Comment choisissez-vous les artistes que vous exposez ?

Le tri se fait sur Internet. Je sais vraiment vers qui je veux aller en ce moment et les démarches se font sur le long terme. Ce qui m’importe, c’est qu’un artiste soit totalement conscient de son acte. Il ne s’agit pas seulement de réaliser quelque chose de beau, de décoratif, mais de produire un travail vraiment in situ, d’être en adéquation avec l’architecture et la fonction du lieu. Chez Borondo, par exemple, il y a une ambiance un peu sombre, un peu mystérieuse qui m’a séduite. Il peut passer du 50 cm à 20 mètres de haut, avec une facilité impressionnante. L’artiste est déjà très remarqué pour son jeune âge. Le passage de la rue à la galerie est délicat, et là, ça se passe vraiment très bien grâce à sa maîtrise.

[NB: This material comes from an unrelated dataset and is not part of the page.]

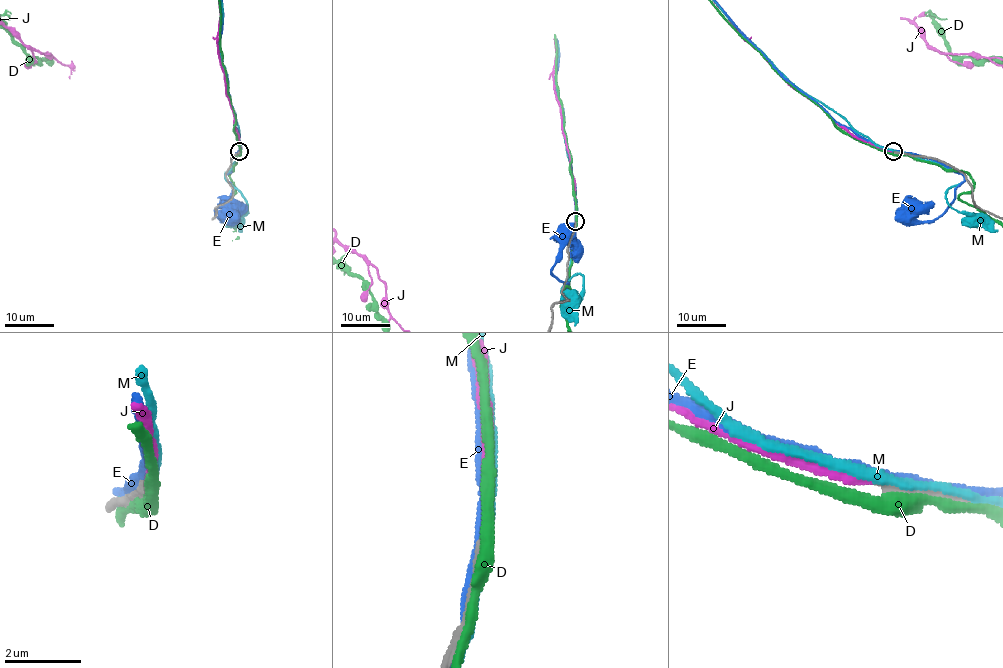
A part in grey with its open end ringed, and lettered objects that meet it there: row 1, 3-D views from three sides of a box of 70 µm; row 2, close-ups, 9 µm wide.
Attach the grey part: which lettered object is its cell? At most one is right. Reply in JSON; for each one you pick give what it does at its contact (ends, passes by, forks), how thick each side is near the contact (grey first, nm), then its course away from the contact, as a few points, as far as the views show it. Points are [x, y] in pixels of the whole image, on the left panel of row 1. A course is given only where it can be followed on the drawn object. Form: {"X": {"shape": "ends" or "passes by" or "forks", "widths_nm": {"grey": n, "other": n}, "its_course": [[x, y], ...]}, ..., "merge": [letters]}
{"J": {"shape": "ends", "widths_nm": {"grey": 240, "other": 240}}, "merge": ["J"]}

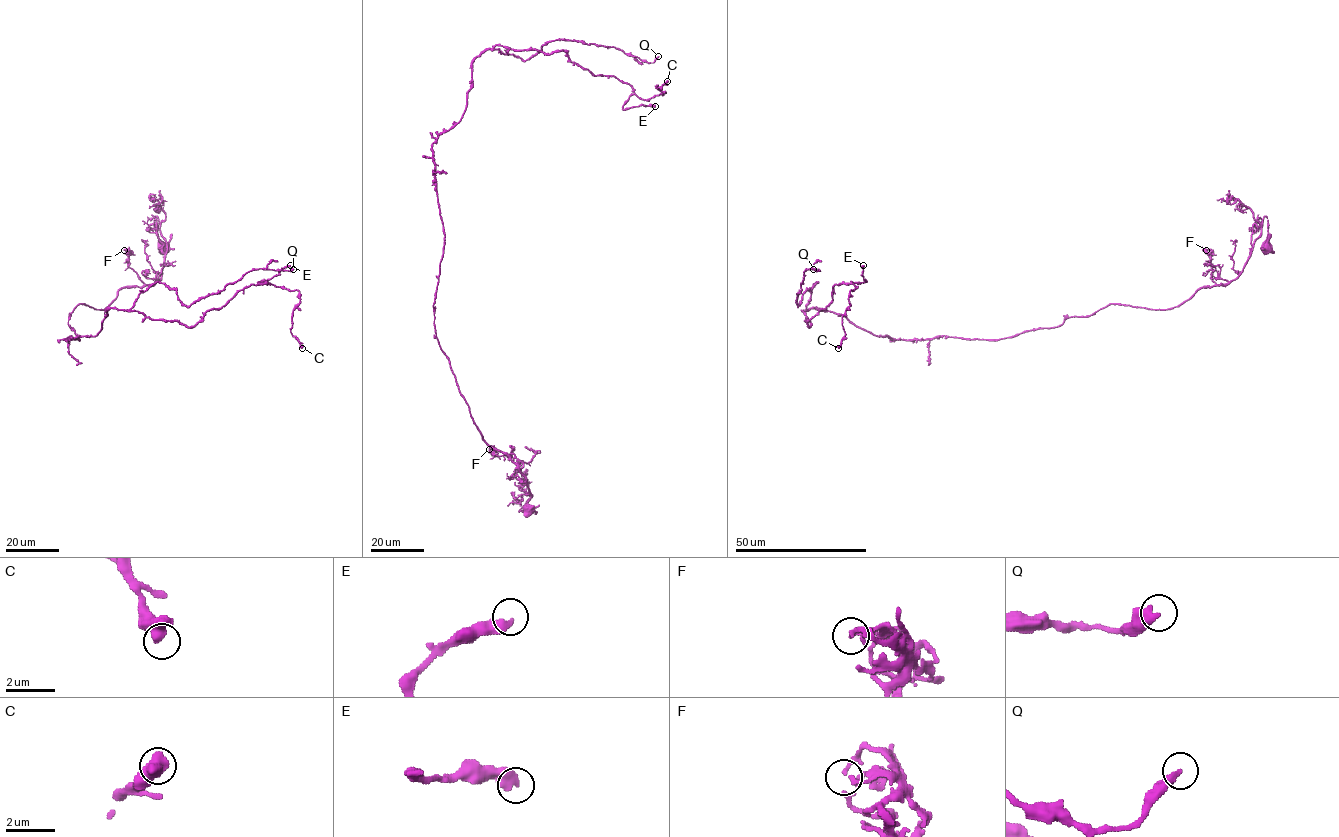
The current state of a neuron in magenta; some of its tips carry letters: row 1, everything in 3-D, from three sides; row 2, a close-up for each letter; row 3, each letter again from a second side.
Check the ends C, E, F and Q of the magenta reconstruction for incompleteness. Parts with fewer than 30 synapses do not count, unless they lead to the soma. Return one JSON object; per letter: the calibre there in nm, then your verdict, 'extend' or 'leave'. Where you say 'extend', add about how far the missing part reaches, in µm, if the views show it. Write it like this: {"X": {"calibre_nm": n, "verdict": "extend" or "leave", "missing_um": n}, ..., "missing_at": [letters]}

Certains passent trop tôt en galerie ?

Non, ce qui importe c’est la qualité de la transition, réinventer ses savoirs-faire avec ses propres compétences, en retrouvant son originalité, investie autrement. Certaines pratiques se prêtent mal à la toile, il leur faut autre chose, un support de transition comme un objet urbain - des plaques de métro, de vieilles portes, des boîtes aux lettres comme C215. Certains font des interventions extérieures tellement réussies, qu’en galerie on ne retrouve que des photos, en tant que reportages de ce qui se passe à l’extérieur. La rue ou la galerie ont chacune leurs propres exigences, elles sont aussi intéressantes l’une que l’autre, mais il ne faut pas se tromper sur les objectifs et les moyens spécifiques d’y répondre. Si on ne trouve pas la bonne formule, il vaut mieux rester dans la rue et ne pas se trahir.